Furthering the state's planned transition to all-electric fleet operations, Michigan Gov. Gretchen Whitmer announced last week that the Michigan Dept. of Transportation (MDOT) has selected Israel-based start-up Electreon to develop and pilot a wireless inductive charging road system for electric vehicles in the state.

The wireless charging system will be the first public infrastructure of its kind in the U.S. to dynamically charge vehicles while they are stationary and in motion. MDOT will provide $1.9 million in funding toward the pilot project as outlined in an RFP, with Electreon required to match that funding by 25% once under contract. Funding does not include additional investment by project partners.   

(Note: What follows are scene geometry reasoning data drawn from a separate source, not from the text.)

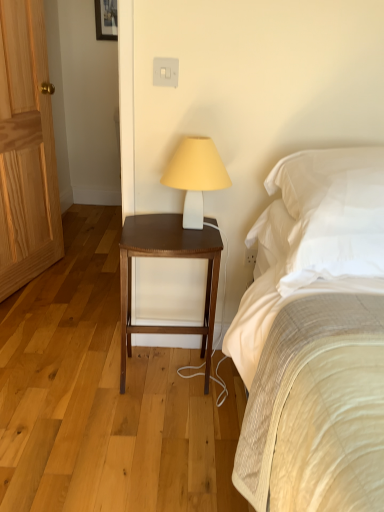
The height and width of the screenshot is (512, 384). In order to click on vacant space in front of dark wood nightstand at center in this screenshot , I will do `click(160, 432)`.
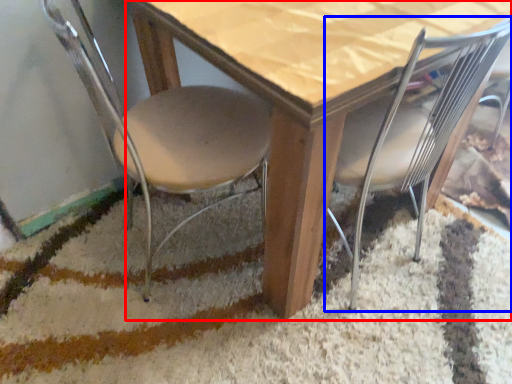
Question: Among these objects, which one is farthest to the camera, table (highlighted by a red box) or chair (highlighted by a blue box)?

Choices:
 (A) table
 (B) chair

Answer: (B)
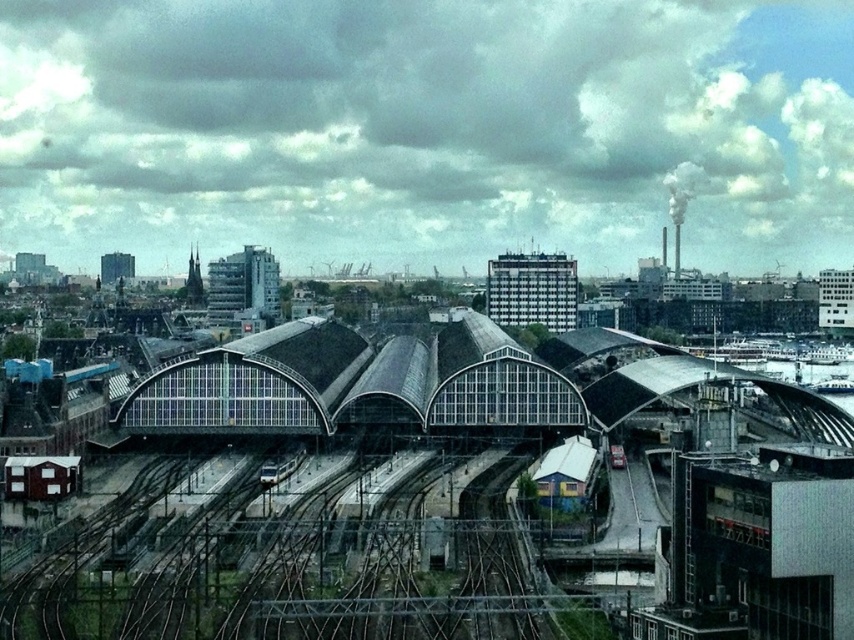
Looking at this image, is metallic gray train tracks at center wider than silver metallic train at center?

Indeed, metallic gray train tracks at center has a greater width compared to silver metallic train at center.

Based on the photo, which is more to the left, metallic gray train tracks at center or silver metallic train at center?

From the viewer's perspective, silver metallic train at center appears more on the left side.

This screenshot has height=640, width=854. Find the location of `metallic gray train tracks at center`. metallic gray train tracks at center is located at coordinates (291, 563).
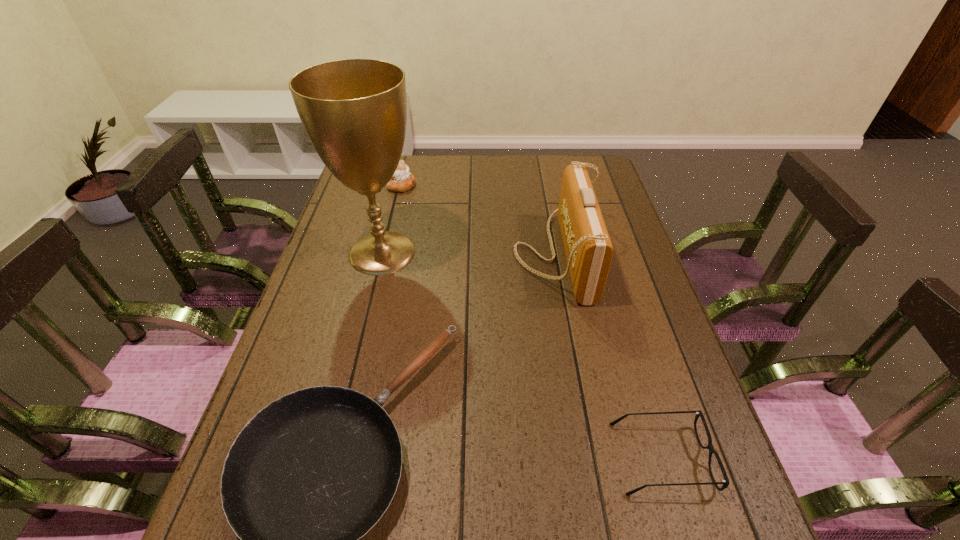
The image size is (960, 540). In order to click on trophy cup in this screenshot , I will do `click(354, 111)`.

In order to click on handbag in this screenshot , I will do `click(588, 248)`.

Where is `the farthest object`? the farthest object is located at coordinates (402, 180).

Where is `the third shortest object`? The image size is (960, 540). the third shortest object is located at coordinates (402, 180).

Locate an element on the screen. The image size is (960, 540). spectacles is located at coordinates pos(725,482).

In order to click on blank space located on the front of the trophy cup in this screenshot , I will do `click(348, 392)`.

At what (x,y) coordinates should I click in order to perform the action: click on vacant space located 0.340m on the decorative side of the handbag. Please return your answer as a coordinate pair (x, y). Looking at the image, I should click on (397, 254).

This screenshot has width=960, height=540. I want to click on vacant space located 0.310m on the decorative side of the handbag, so click(x=407, y=254).

Image resolution: width=960 pixels, height=540 pixels. In order to click on free space located on the decorative side of the handbag in this screenshot , I will do `click(404, 254)`.

You are a GUI agent. You are given a task and a screenshot of the screen. Output one action in this format:
    pyautogui.click(x=<x>, y=<y>)
    Task: Click on the vacant position located on the right of the pastry
    
    Given the screenshot: What is the action you would take?
    pyautogui.click(x=455, y=185)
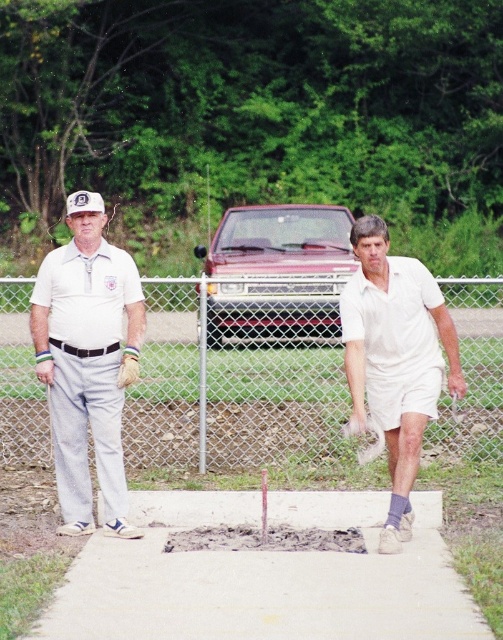
You are standing on the concrete platform and want to hand a croquet ball to the person wearing the white cotton shirt at left and the white cotton shirt at center. Which of the two people can you reach without moving from your current position?

The white cotton shirt at left can be reached without moving because the white cotton shirt at center is behind them, making them less accessible.

You are standing on the concrete platform and want to hand a croquet ball to both the white cotton shirt at left and the white cotton shirt at center. Given that you can only throw the ball 5 feet, can you reach both of them?

The white cotton shirt at left and white cotton shirt at center are 5.22 feet apart, so you cannot reach both with a 5 feet throw range.

You are a photographer standing in front of the concrete platform. You need to capture a photo that includes both the white cotton shirt at left and the white cotton shirt at center. Which shirt should you focus on to ensure both are in frame without moving your camera?

The white cotton shirt at left is much taller than the white cotton shirt at center, so focusing on the taller one might help include both in the frame.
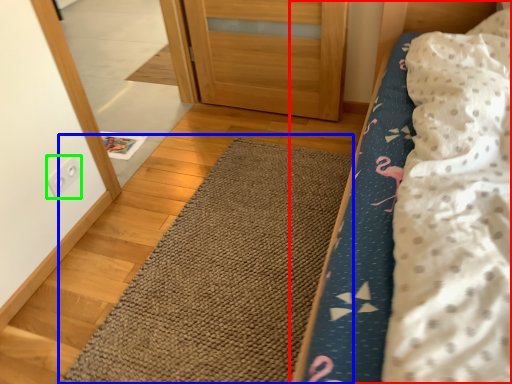
Question: Which object is the farthest from bed (highlighted by a red box)? Choose among these: doormat (highlighted by a blue box) or electric outlet (highlighted by a green box).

"As we aim to lead the future of mobility and electrification by boosting electric vehicle production and lowering consumer costs, a wireless in-road charging system is the next piece to the puzzle for sustainability," Gov. Whitmer said in a press release about the state's selection of Electreon. With the state's "Big Three" automakersFord, GM and Chrysler—all scaling up their electric vehicle offerings and technology development, Whitmer said Michigan's electric vehicle technology investments are driving "new business opportunities and high-tech jobs."

The pilot is targeted to launch 2023 on a 1-mile road stretch in Detroit. NextEnergy, DTE Energy, Kiewit and Jacobs Engineering Group have all been tapped as collaborators on the development of the project.

Charging the Future

Electreon points to its successfully deployed wireless charging projects in Israel, Sweden, Germany and Italy as proof that the in-road system is durable in various weather conditions and adaptable to several usage cases.

In Israel, Electreon utilizes its wireless charging as a monthly subscription service to charge a large fleet of buses.  

For Michigan's pilot, Electreon is expected to serve in a more operational role to manage the installation, design and evaluation of the system for MDOT.

"This is not a pilot for the sake of doing a pilot," Electreon vice president Stefan Tongur says. The pilot presents an opportunity to create a "living lab that can demonstrate use cases and grow from there." 

The system works using a series of copper wireless charging coils installed under the road to transfer energy to a receiver that can be connected to any electric vehicle battery. The result is a reduced need for larger more expensive batteries in some electric cars while extending the battery reach of others, Tongur says. 

Because electric vehicles must be integrated with Electreon's wireless receiver to be charged on the road, the Michigan pilot will focus on integrating the technology with fleet vehicles such as busses and delivery trucks over consumer vehicles.  

"Ultimately, I would say the vision is that these electric roads can support and enable charging for any type of vehicle," Tongur says. "We are calling it an open charging platform because that helps with higher utilization of the infrastructure compared to the energy required for stationary charging platforms. Once we build them for buses and delivery trucks, then you can open the system up for the public and it will makes sense."  

The Infrastructure Investment and Jobs Act provides $7.5 billion to help develop a national network of 500,000 stationary electric vehicle chargers to help ease the consumer transition from gas to electric cars. Last week, U.S. Rep. Brenda Lawrence introduced a bill to create a $50-million grant funding program in the federal Department of Transportation that will also help cover the cost of wireless electric vehicle charging projects in states.  

"We are thrilled to see how Electreon's proposals become a nationwide model for how we can continue accelerating electric vehicle adoption and usher in a new generation of transportation technologies," said Trevor Pawl, Michigan's chief mobility officer in a press release about the state's pilot program.